(Stored items from a collection)

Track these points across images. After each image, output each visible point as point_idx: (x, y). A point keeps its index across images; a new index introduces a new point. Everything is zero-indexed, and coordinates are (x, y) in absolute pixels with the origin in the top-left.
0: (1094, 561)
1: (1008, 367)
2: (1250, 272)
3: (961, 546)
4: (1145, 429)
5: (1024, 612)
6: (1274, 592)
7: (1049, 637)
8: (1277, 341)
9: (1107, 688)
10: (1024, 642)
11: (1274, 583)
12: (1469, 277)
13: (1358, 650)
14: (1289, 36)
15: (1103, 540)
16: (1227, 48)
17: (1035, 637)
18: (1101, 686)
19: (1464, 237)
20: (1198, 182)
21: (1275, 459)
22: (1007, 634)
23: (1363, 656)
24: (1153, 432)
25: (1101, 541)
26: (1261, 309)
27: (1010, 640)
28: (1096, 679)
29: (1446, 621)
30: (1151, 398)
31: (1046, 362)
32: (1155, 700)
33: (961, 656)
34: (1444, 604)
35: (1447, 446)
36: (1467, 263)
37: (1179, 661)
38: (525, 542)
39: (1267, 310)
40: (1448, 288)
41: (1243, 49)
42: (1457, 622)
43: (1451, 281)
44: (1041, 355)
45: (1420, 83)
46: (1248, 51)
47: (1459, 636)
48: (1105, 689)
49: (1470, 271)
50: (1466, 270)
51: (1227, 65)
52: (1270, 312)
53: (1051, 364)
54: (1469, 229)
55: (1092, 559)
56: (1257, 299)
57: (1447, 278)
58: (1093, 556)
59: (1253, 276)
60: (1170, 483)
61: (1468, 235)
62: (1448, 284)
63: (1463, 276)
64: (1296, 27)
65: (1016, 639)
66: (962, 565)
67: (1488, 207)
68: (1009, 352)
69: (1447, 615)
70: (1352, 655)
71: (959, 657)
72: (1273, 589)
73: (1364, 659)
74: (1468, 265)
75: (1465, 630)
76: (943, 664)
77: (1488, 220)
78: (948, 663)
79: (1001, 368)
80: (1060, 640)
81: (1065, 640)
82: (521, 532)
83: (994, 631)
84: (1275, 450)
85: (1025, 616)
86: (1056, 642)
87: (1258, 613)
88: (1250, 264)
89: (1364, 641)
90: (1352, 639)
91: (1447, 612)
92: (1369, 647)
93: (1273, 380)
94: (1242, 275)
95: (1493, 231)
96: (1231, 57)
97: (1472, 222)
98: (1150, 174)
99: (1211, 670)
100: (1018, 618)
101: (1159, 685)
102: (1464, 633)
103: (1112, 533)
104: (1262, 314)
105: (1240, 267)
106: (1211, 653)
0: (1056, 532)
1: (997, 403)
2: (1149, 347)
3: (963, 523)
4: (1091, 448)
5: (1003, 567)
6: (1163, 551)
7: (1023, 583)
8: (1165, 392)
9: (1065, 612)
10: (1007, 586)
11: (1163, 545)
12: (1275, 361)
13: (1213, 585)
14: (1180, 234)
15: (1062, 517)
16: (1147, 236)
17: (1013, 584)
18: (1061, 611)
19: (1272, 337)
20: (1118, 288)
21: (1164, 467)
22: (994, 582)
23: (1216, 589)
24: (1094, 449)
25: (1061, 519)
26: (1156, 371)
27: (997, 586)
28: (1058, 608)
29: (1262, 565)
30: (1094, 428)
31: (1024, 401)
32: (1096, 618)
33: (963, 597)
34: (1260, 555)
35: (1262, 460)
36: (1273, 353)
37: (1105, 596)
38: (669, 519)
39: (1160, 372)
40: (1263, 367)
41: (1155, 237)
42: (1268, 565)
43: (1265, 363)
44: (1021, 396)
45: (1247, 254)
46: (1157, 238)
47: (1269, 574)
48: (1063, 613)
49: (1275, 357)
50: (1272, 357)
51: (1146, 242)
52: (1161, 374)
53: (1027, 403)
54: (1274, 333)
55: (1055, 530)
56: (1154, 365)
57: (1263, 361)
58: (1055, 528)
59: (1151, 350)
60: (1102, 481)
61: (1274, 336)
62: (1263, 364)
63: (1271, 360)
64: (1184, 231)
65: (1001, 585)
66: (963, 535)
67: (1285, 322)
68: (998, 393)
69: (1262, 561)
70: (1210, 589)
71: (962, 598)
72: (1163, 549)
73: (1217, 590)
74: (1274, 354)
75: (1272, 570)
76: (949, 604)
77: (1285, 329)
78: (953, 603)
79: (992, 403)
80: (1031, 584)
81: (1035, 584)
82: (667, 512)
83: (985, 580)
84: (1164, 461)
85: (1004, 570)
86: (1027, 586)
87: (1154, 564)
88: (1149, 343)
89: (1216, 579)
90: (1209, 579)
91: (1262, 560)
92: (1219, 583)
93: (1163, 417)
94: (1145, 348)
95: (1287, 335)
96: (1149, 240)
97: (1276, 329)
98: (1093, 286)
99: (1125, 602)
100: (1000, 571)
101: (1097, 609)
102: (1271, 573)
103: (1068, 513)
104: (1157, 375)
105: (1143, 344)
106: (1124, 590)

◆ TASK DIRECTIONS ◆
Starting with the line above that holds "48: (1105, 689)" and stopping with the line that holds "71: (959, 657)", reproduce each line exactly, omitting all other lines.

◆ SOLUTION FOR THIS TASK ◆
48: (1105, 689)
49: (1470, 271)
50: (1466, 270)
51: (1227, 65)
52: (1270, 312)
53: (1051, 364)
54: (1469, 229)
55: (1092, 559)
56: (1257, 299)
57: (1447, 278)
58: (1093, 556)
59: (1253, 276)
60: (1170, 483)
61: (1468, 235)
62: (1448, 284)
63: (1463, 276)
64: (1296, 27)
65: (1016, 639)
66: (962, 565)
67: (1488, 207)
68: (1009, 352)
69: (1447, 615)
70: (1352, 655)
71: (959, 657)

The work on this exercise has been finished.